A responsável pela administração da Fazenda Santa Rita, Lúcia Renata Felippe Arcoverde Barros, afirmaram hoje que desconhecem a existência da ocupação dos índios guarani kaiowá na divisa com a fazenda Maringá, e negou que tenha havido ataque a um acampamento conforme vem sendo noticiado desde ontem (14).

“As notícias nos deixaram bastante preocupados, mas não aconteceu nada disso. Não quero violência. Estamos em paz e quero que continue assim, mas estamos pensando em contratar segurança particular para garantir a propriedade”, afirmou Lúcia.

Ela disse também que orientou os funcionários da fazenda para intensificarem a vigilância na área apontada como local da ocupação, mas garantiu que nenhum índio ou acampamento foi encontrado por lá.

“O que os funcionários relataram foi que havia quatro trabalhadores de origem indígena consertando uma cerca, mas era em outra fazenda, a Vera Cruz. Fora isso, não há índios na terra”, afirmou.

Lúcia disse também que não acredita na veracidade das informações repassadas à reportagem pelos representantes dos índios. “Para mim isso é politicagem. Como meu irmão é prefeito, deve ser algum adversário dele usando os índios para plantar informações na imprensa”, declarou.

A Famasul (Federação da Agricultura e Pecuária de Mato Grosso do Sul) também afirmou, por meio da assessoria, que desconhece qualquer ocupação de terra por índios na região e, consequentemente, não tem informações sobre a ocorrência de confrontos no local.

Funai

A equipe da Funai que esteve vistoriando a área logo nos primeiros dias da ocupação, em relatório datado de 11 de agosto, informa que, apesar das dificuldades, conseguiu localizar o grupo e que, “para evitar implicações legais” optou por conversar com os representantes dos índios à beira da estrada, fora dos limites das propriedades.

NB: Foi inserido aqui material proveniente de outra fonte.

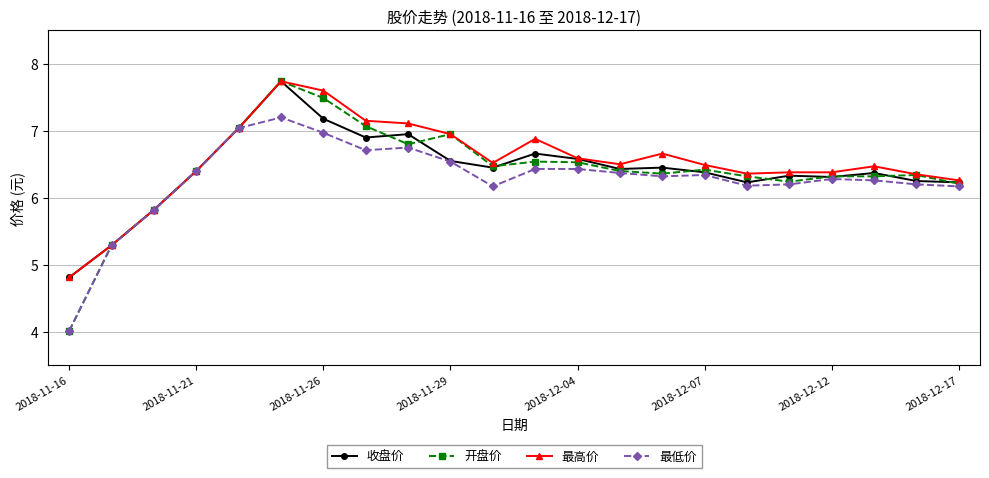

True or false: 最低价 has more than 1 interior local peaks.

True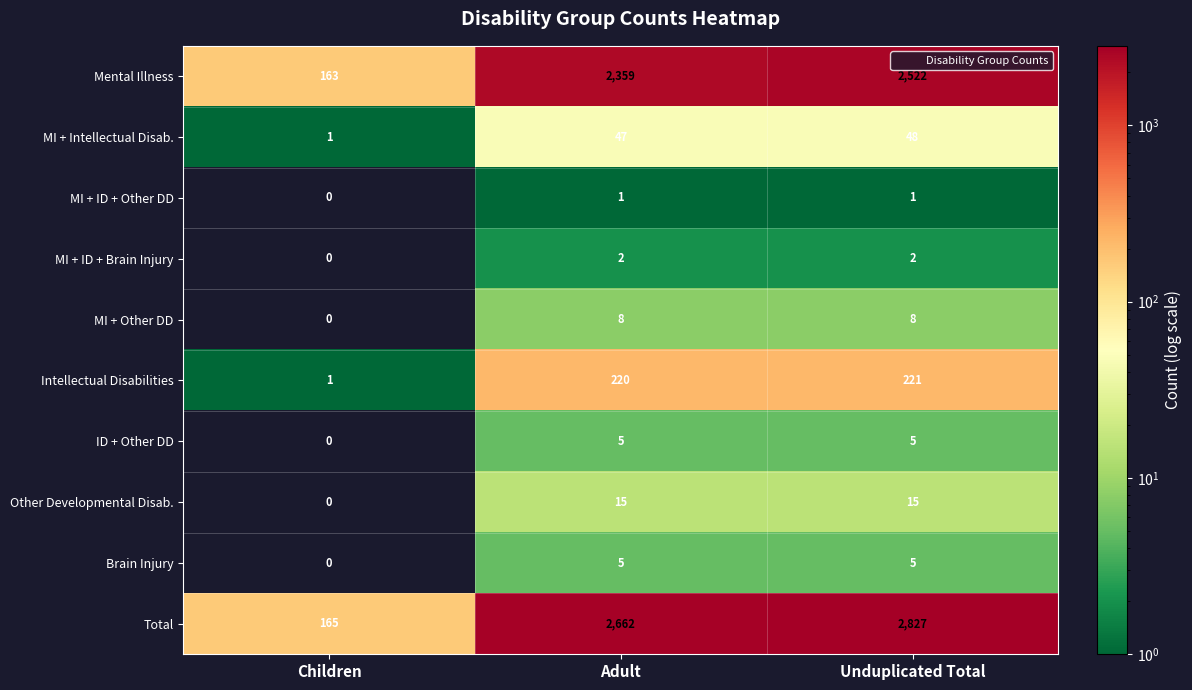

What is the difference between the highest and lowest values at Unduplicated Total?

2826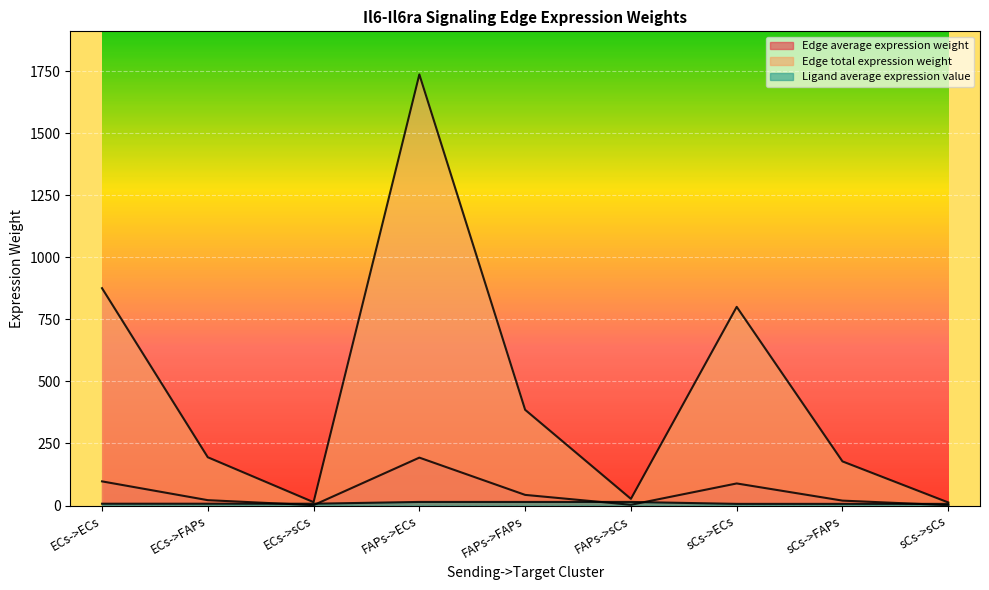

At which label does Edge total expression weight first exceed 194?

ECs->ECs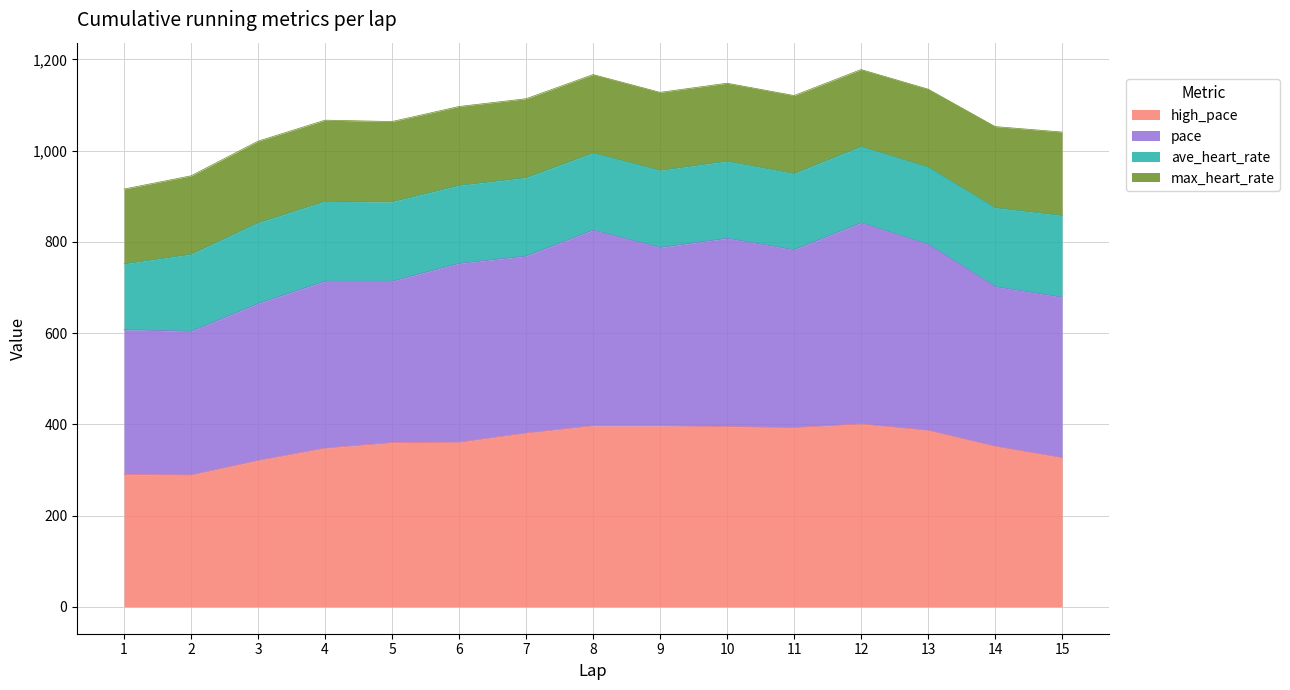

What is the total value across all series at 6?

1097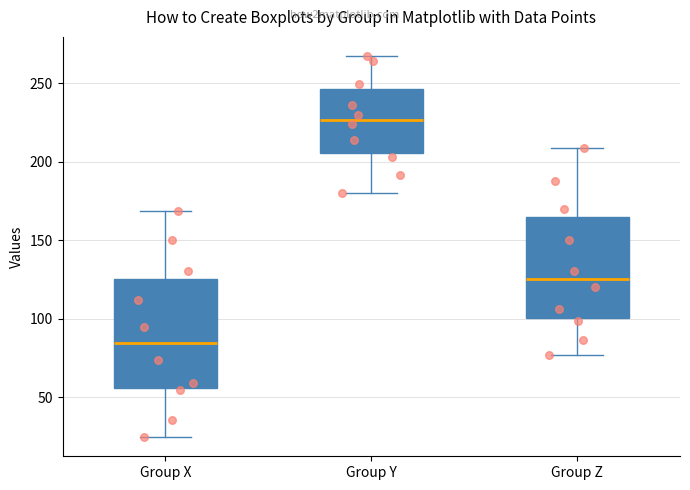

Comparing the boxes themselves (not the whiskers), which one is the tallest?

Group X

O relatório informa também que os proprietários das fazendas foram procurados e que lhes foi solicitado que, não concordando com a presença dos índios, procurasse a via judicial para a retirada do grupo. O objetivo, segundo os técnicos da Funai, foi prevenir o uso de violência e, ainda segundo o documento, os funcionários das fazendas disseram desconhecer a presença dos índios.

Polícia Federal

No final da tarde de hoje (15), por meio da assessoria, a Delegacia de Polícia Federal de Naviraí confirmou que foi solicitada para verificar a presença dos índios na área, mas as diligências ficaram para a manhã desta terça (16). Por enquanto, para a Polícia Federal, ainda não existe qualquer problema, já que, oficialmente, não há confirmação nem da ocupação nem do ataque feito por “capangas” ao acampamento dos índios na madrugada de domingo (14).

Pela manhã, Rosélio Gonçalves, representante do grupo indígena informou à reportagem que eles estão na mata desde que os supostos funcionários das fazendas, a cavalo, destruíram os barracos de lona. Rosélio disse que o grupo de 124 pessoas aguardava para a tarde de hoje a chegada ao local de representantes da Funai e da Polícia Federal.

As propriedades

A fazenda Santa Rita pertence a José Mendes Arcoverde, que é pai do prefeito de Iguatemi, José Roberto Felippe Arcoverde (PSDB) e também da agrônoma Lúcia Renata Felippe Arcoverde Barros.

Lúcia contou que assumiu a administração da fazenda há oito meses, porque o pai, idoso, está doente e o irmão está impedido em virtude de ocupar a prefeitura. Lúcia informou que mora perto de Foz do Iguaçu, no Paraná, e vem a Iguatemi duas vezes por mês para tratar dos assuntos da fazenda.

Sobre a situação na Fazenda Maringá, não foi possível obter informações. O responsável pela propriedade, Dagmar Vargas Antunes, filho da proprietária, estaria viajando.